We know an HIV vaccine must be possible. For example, on average ten years elapse from the time a person is infected with HIV to the time when the virus has done enough damage to warrant an AIDS diagnosis. This means that the immune system has some ability to control HIV, albeit temporarily. During this time a viral load which, in acute infection, peaks at several million copies/ml is typically contained to some tens of thousands of copies. The role of a vaccine could be to improve these defences to a point at which they would contain HIV replication more completely, and permanently.

Additionally, there are people who exhibit an exceptional ability to shrug off HIV infection, and analysing what is different about their immune systems yields ideas for vaccines.

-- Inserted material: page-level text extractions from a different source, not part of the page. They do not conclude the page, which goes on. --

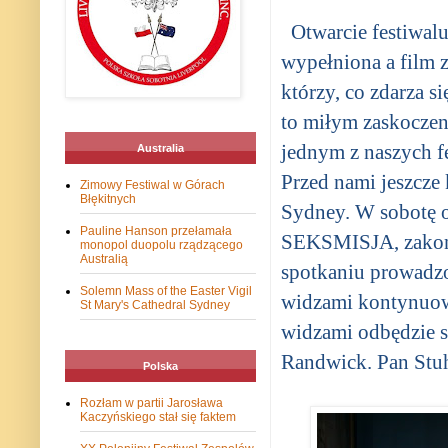
Otwarcie festiwal
wypełniona a film 
którzy, co zdarza s
to miłym zaskoczen
jednym z naszych f
Australia
Przed nami jeszcze
Zimowy Festiwal w Górach
Błękitnych
Sydney. W sobotę o
Pauline Hanson przełamała
SEKSMISJA, zakońc
monopol duopolu rządzącego
Australią
spotkaniu prowadzo
Solemn Mass of the Easter Vigil
widzami kontynuowa
St Mary's Cathedral Sydney
widzami odbędzie s
Randwick. Pan Stuh
Polska
Rozłam w partii Jarosława
Kaczyńskiego stał się faktem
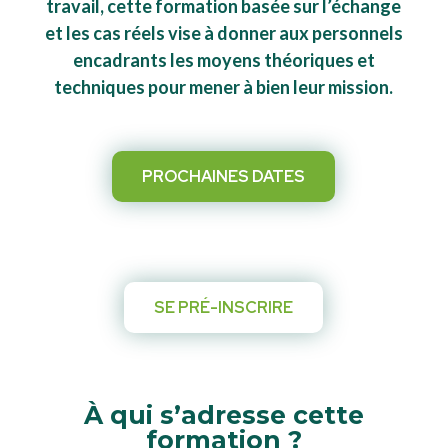
travail, cette formation basée sur l’échange
et les cas réels vise à donner aux personnels
encadrants les moyens théoriques et
techniques pour mener à bien leur mission.
PROCHAINES DATES
SE PRÉ-INSCRIRE
À qui s’adresse cette
formation ?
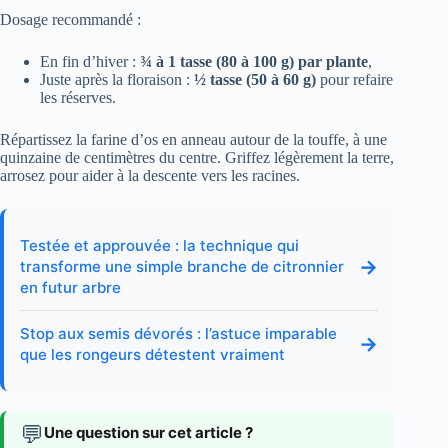
Dosage recommandé :
En fin d’hiver :
¾ à 1 tasse (80 à 100 g) par plante
,
Juste après la floraison :
½ tasse (50 à 60 g)
pour refaire
les réserves.
Répartissez la farine d’os en anneau autour de la touffe, à une
quinzaine de centimètres du centre. Griffez légèrement la terre,
arrosez pour aider à la descente vers les racines.
Testée et approuvée : la technique qui
→
transforme une simple branche de citronnier
en futur arbre
Stop aux semis dévorés : l’astuce imparable
→
que les rongeurs détestent vraiment
💬
Une question sur cet article ?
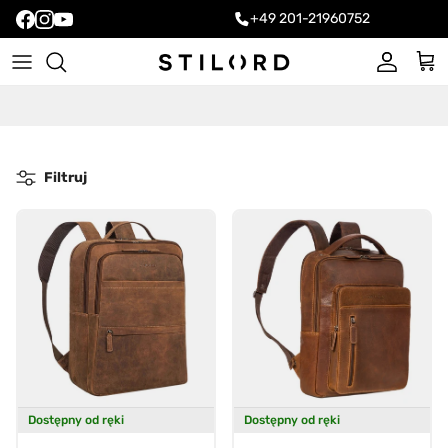
+49 201-21960752
Konto
Kos
Filtruj
Dostępny od ręki
Dostępny od ręki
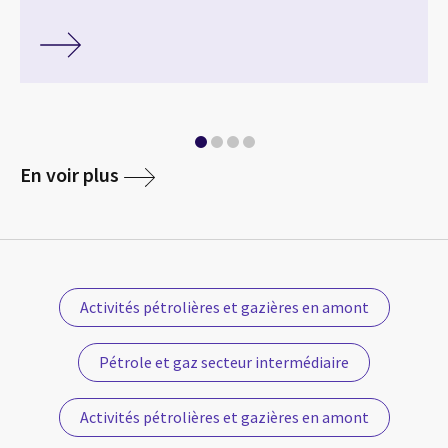
En voir plus
Activités pétrolières et gazières en amont
Pétrole et gaz secteur intermédiaire
Activités pétrolières et gazières en amont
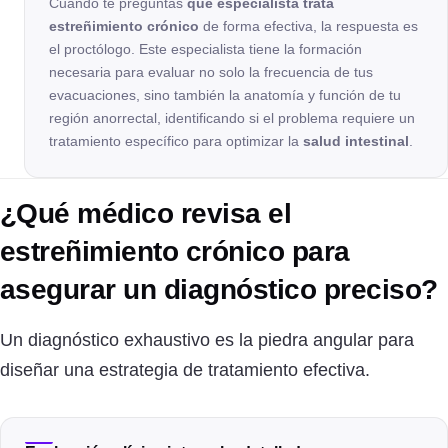
Cuando te preguntas
qué especialista trata
estreñimiento crónico
de forma efectiva, la respuesta es
el proctólogo. Este especialista tiene la formación
necesaria para evaluar no solo la frecuencia de tus
evacuaciones, sino también la anatomía y función de tu
región anorrectal, identificando si el problema requiere un
tratamiento específico para optimizar la
salud intestinal
.
¿Qué médico revisa el
estreñimiento crónico para
asegurar un diagnóstico preciso?
Un diagnóstico exhaustivo es la piedra angular para
diseñar una estrategia de tratamiento efectiva.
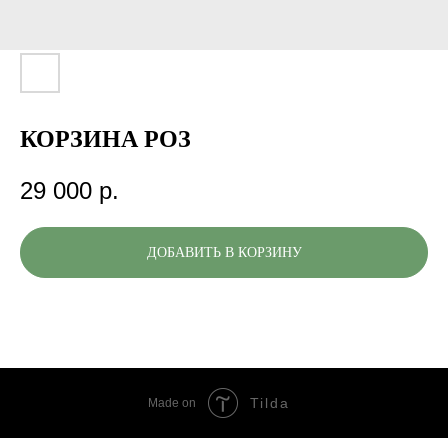
КОРЗИНА РОЗ
29 000
р.
ДОБАВИТЬ В КОРЗИНУ
Tilda
Made on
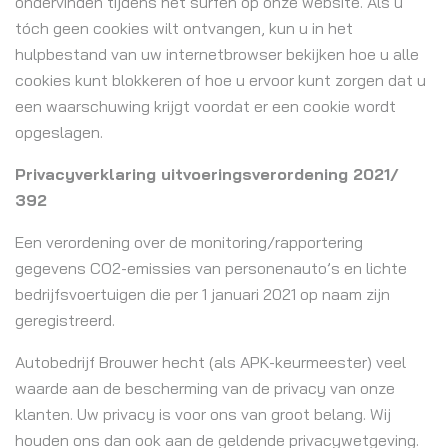
ondervinden tijdens het surfen op onze website. Als u
tóch geen cookies wilt ontvangen, kun u in het
hulpbestand van uw internetbrowser bekijken hoe u alle
cookies kunt blokkeren of hoe u ervoor kunt zorgen dat u
een waarschuwing krijgt voordat er een cookie wordt
opgeslagen.
Privacyverklaring uitvoeringsverordening 2021/
392
Een verordening over de monitoring/rapportering
gegevens CO2-emissies van personenauto’s en lichte
bedrijfsvoertuigen die per 1 januari 2021 op naam zijn
geregistreerd.
Autobedrijf Brouwer hecht (als APK-keurmeester) veel
waarde aan de bescherming van de privacy van onze
klanten. Uw privacy is voor ons van groot belang. Wij
houden ons dan ook aan de geldende privacywetgeving.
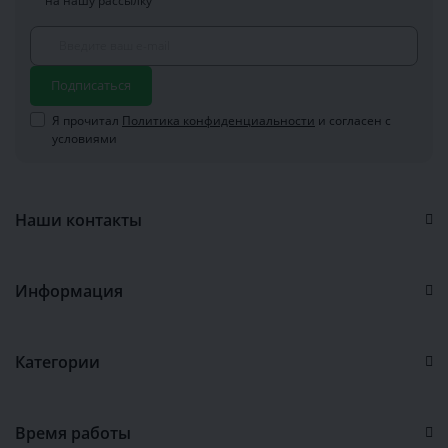
на нашу рассылку
Подписаться
Я прочитал
Политика конфиденциальности
и согласен с
условиями
Наши контакты
Информация
Категории
Время работы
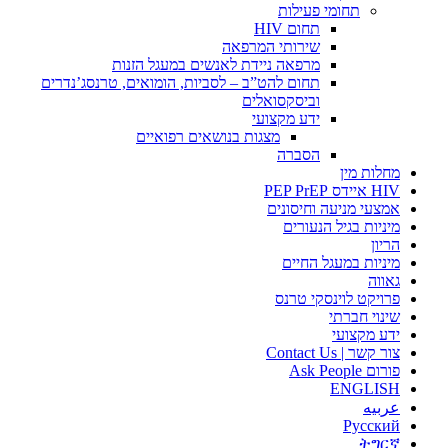
תחומי פעילות
תחום HIV
שירותי המרפאה
מרפאה ניידת לאנשים במעגל הזנות
תחום להט”ב – לסביות, הומואים, טרנסג’נדרים
וביסקסואלים
ידע מקצועי
מצגות בנושאים רפואיים
הסברה
מחלות מין
HIV איידס PEP PrEP
אמצעי מניעה וחיסונים
מיניות בגיל הנעורים
הריון
מיניות במעגל החיים
גאווה
פרויקט לוינסקי טרנס
שינוי חברתי
ידע מקצועי
צור קשר | Contact Us
פורום Ask People
ENGLISH
عربيه
Русский
ትግርኛ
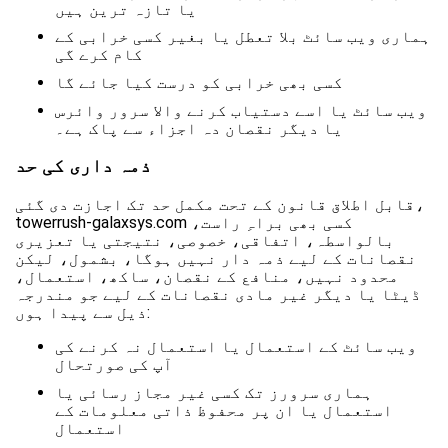
یا تازہ ترین ہیں
ہماری ویب سائٹ بلا تعطل یا بغیر کسی خرابی کے
کام کرے گی
کسی بھی خرابی کو درست کیا جائے گا
ویب سائٹ یا اسے دستیاب کرنے والا سرور وائرس
یا دیگر نقصان دہ اجزاء سے پاک ہے۔
ذمہ داری کی حد
قابل اطلاق قانون کے تحت مکمل حد تک اجازت دی گئی،
towerrush-galaxsys.com کسی بھی براہِ راست،
بالواسطہ، اتفاقی، خصوصی، نتیجتی یا تعزیری
نقصانات کے لیے ذمہ دار نہیں ہوگا، بشمول، لیکن
محدود نہیں، منافع کے نقصان، ساکھ، استعمال،
ڈیٹا یا دیگر غیر مادی نقصانات کے لیے جو مندرجہ
ذیل سے پیدا ہوں:
ویب سائٹ کے استعمال یا استعمال نہ کرنے کی
آپ کی صورتحال
ہماری سرورز تک کسی غیر مجاز رسائی یا
استعمال یا ان پر محفوظ ذاتی معلومات کے
استعمال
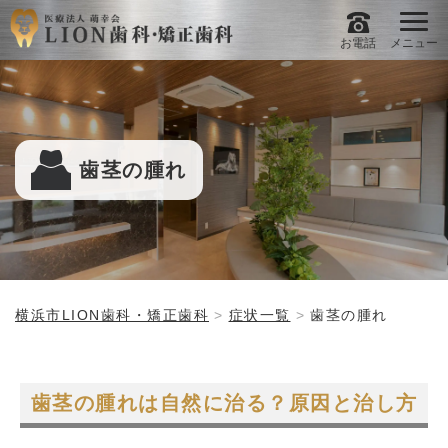
お電話
メニュー
歯茎の腫れ
横浜市LION歯科・矯正歯科
症状一覧
歯茎の腫れ
歯茎の腫れは自然に治る？原因と治し方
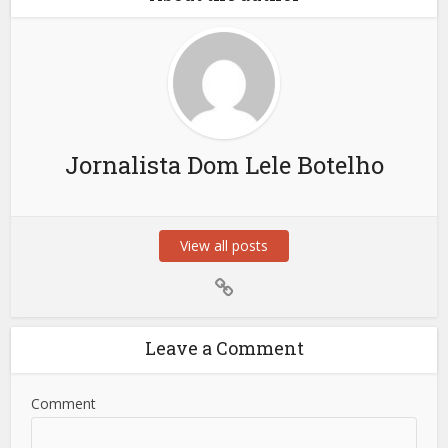
Jornalista Dom Lele Botelho
View all posts
Leave a Comment
Comment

For example, some female sex workers and male partners of HIV-positive men have remained HIV uninfected, or infected but able to control infection so that it is harmless, for many years, despite repeated sex without condoms.

About 0.4% to 2% of people with HIV (the precise proportion depends on definition) are ‘long-term non-progressors’ who maintain high CD4 counts/ratios and still do not need medication after more than 20 years of infection. However studies show that many non-progressors do, in fact, have slow declines in CD4 counts and might better be called ‘slow progressors’.1

A slightly higher proportion are so-called ‘controllers’ who maintain undetectable or consistently low viral loads without antiretroviral therapy; although many of them do experience declining CD4 counts.2 A much smaller proportion – according to one scientist, no more than one in 300 people3 – are ‘elite controllers’ who maintain normal CD4 counts, normal CD4 ratios and an undetectable viral load.

So some people have immune responses that seem to be able to control HIV replication just as well as antiretroviral drugs. Moreover animals such as sooty mangabeys maintain high viral loads with simian immunodeficiency virus (SIV) without seeming to suffer any immune damage. Researchers are building and testing vaccines designed to stimulate the immune cells that are believed to be responsible for the apparent acquired immunity either to the virus or to its effect on the immune system.

Already experimental vaccines against SIV, a close cousin of HIV that infects monkeys, have been shown to prevent AIDS4 and even to show signs of eliminating infection, once acquired in monkeys.5

Before we look at the specific results, however, we need to look at exactly what an HIV vaccine would have to do, and which strategies have been tried so far.

References

  1. Mandalia S et al. Frequency and characteristics of long-term non-progressors and HIV controllers in the Chelsea and Westminster HIV cohort. 17th Annual BHIVA Conference, Bournemouth, abstract O28, 2011
  2. Thiébaut R et al. Long-term nonprogressors and elite controllers in the ANRS CO5 HIV-2 cohort. AIDS 25(6): 865-867, 2011
  3. Okulicz JF and Lambotte O Epidemiology and clinical characteristics of elite controllers. Current Opinion in HIV & AIDS 6(3): 163-168, 2011
  4. Shiver JW et al Replication-incompetent adenoviral vaccine vector elicits effective anti-immunodeficiency-virus immunity Nature 415: 331-335, 2002
  5. Hansen SG et al. Profound early control of highly pathogenic SIV by an effector memory T-cell vaccine. Nature, early online publication, doi:10.1038/nature10003, May 2011
This content was checked for accuracy at the time it was written. It may have been superseded by more recent developments. NAM recommends checking whether this is the most current information when making decisions that may affect your health.